Le plan de traitement du Pr Vanheusden  a visé à restaurer l'anatomie, la fonction et l'esthétique des dents usées. Il fallait, également, protéger ces dernières contre de futures usures tissulaires. Ce vaste programme n'était pas l'unique objectif fixé par le praticien : "L'évolution récente de la dentisterie nous conduit à privilégier, autant que faire se peut, une approche conservatrice. Cela signifie qu'elle limite au strict maximum toute réduction supplémentaire des tissus encoreprésents", explique le praticien.

sourire usure dentaire
A ce stade, pour bien saisir en quoi cette approche est encore en partie novatrice, un petit retour dans l'histoire (récente) de la dentisterie s'impose. Ce détour historique concerne les thérapies "classiques" proposées aux patients souffrant de ce type de problème. "Face à des situations d'usure, certains praticiens essaient de temporiser", remarque le praticien. Par exemple, ils proposent dans un premier temps de compenser l'usure en plaçant un composite (sorte de pansement) posé sur la dent, afin de la reconstituer fictivement.

"En réalité, cette solution s'apparente à celle d'une emplâtre sur une jambe de bois, tranche le Pr Vanheusden. Le composite est loin d'être dans un matériau assez solide pour résister aux problèmes. Certes, il permet de répondre aux sensibilités ressenties par le patient. Mais c'est bien son seul apport. De plus, le composite posé est assez volumineux, et il est souvent associé à des reprises de caries (sous le pansement). Bien entendu, cela dégrade la dent davantage encore."

L'autre option d'une dentisterie plus "traditionnelle" consiste à attendre, sans rien faire... Une fois l'usure bien avancée, le dentiste propose de placer des couronnes sur les dents concernées. Sorte de coques (généralement en céramique) qui les coifferont entièrement, ces prothèses seront évidemment conçues pour compenser l'usure en redonnant une nouvelle anatomie extérieure aux dents.

Cela dit, pour poser les couronnes, il faut tailler dans les tissus de la dent . "Il s'agit donc forcément d'une approche qui exige une réduction tissulaire supplémentaire de la dent.
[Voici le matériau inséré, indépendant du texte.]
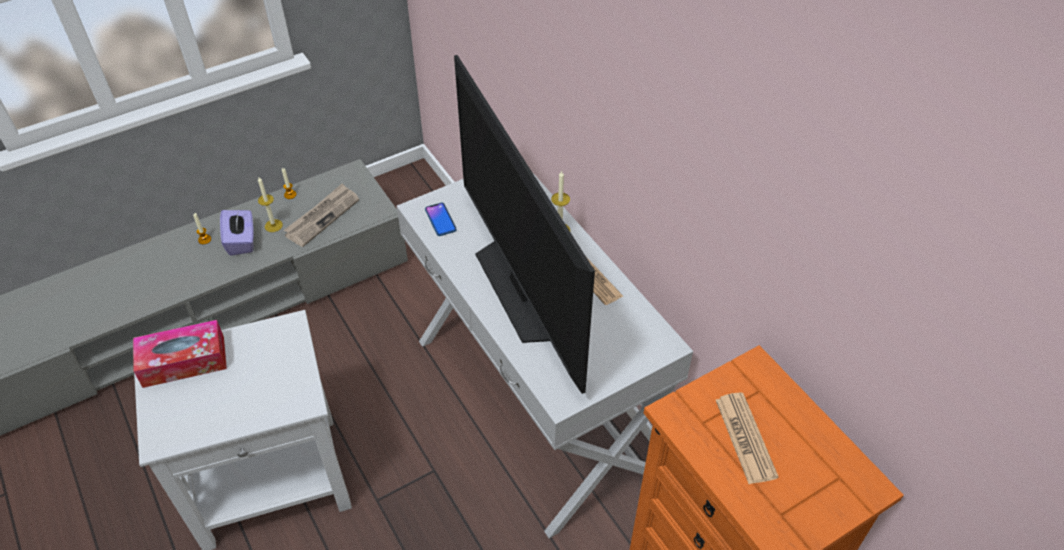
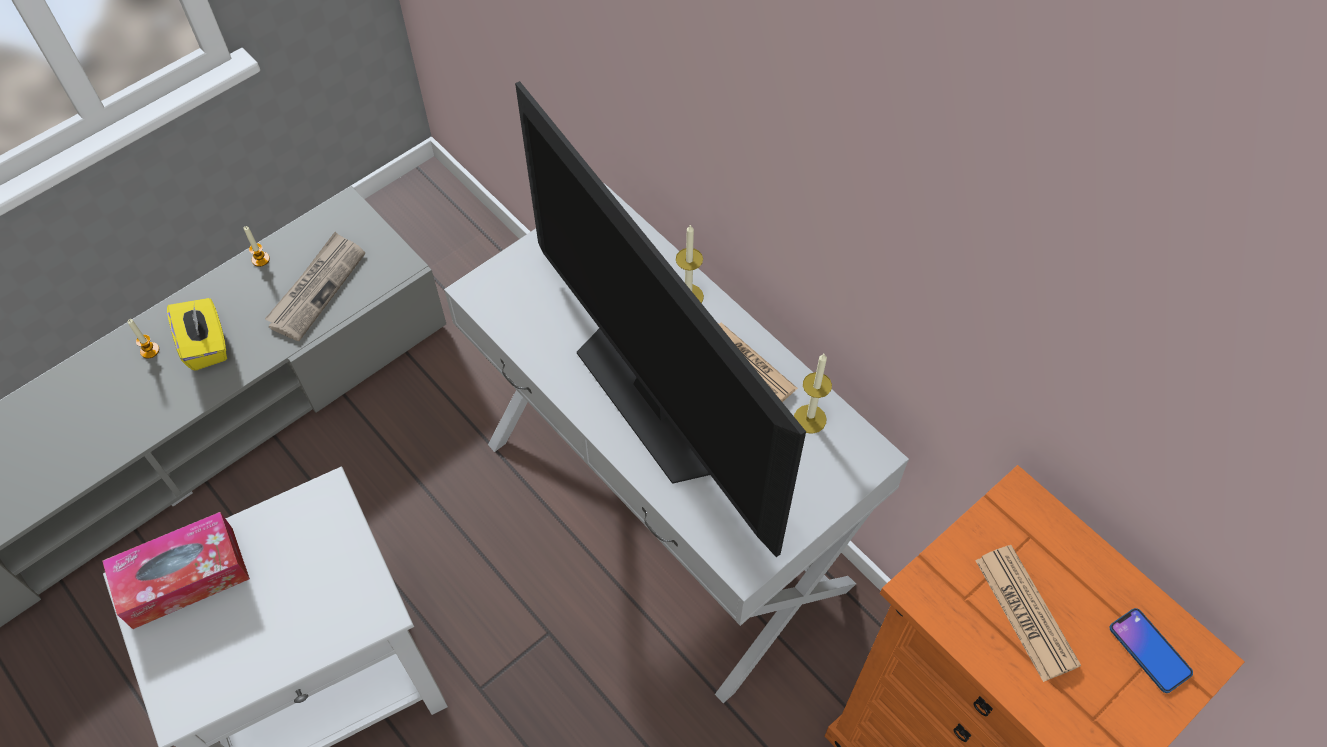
camera: 10 degrees left, 10 degrees up
(242, 241) = (206, 345): purple tissue box -> yellow tissue box
(273, 225) = (247, 313): candle -> candle (810, 419)
(440, 220) = (514, 304): phone -> phone (1149, 650)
Souvent, une dévitalisation de racine est également nécessaire, avec la pose d'une vis dans la racine, ce qui la fragilise, et implique un risque de fracture à venir", précise le Dr Vanheusden. Pendant longtemps, il n'y a pourtant pas eu d'autres choix  : pour reconstituer fictivement les dents, et leur faire "reprendre de la hauteur", seules des couronnes étaient possibles. Mais les temps ont changé, grâce  à l'apparition et à l'essor d'une technique, celle du collage au tissus dentaires.

Un avenir qui colle

Désormais, les techniques de collage dentaire, en développement depuis les années 1990, permettent d'adopter une autre approche, considérée, elle, comme minimalement invasive. "En s'appuyant sur les techniques de collages, nous parvenons à reconstituer les dents, à restaurer leur anatomie, et ce pratiquement sans réduire davantage les tissus de la dent, ou bien le moins possible. Notre objectif consiste à poser des actes soustractifs les plus légers possibles, de conserver les dents - déjà usées et fragilisées -, sans les agresser davantage", explique le Pr Vanheusden.  En dentisterie, cette approche minimalement invasive est une véritable révolution. Au bénéficie du patient, bien sûr.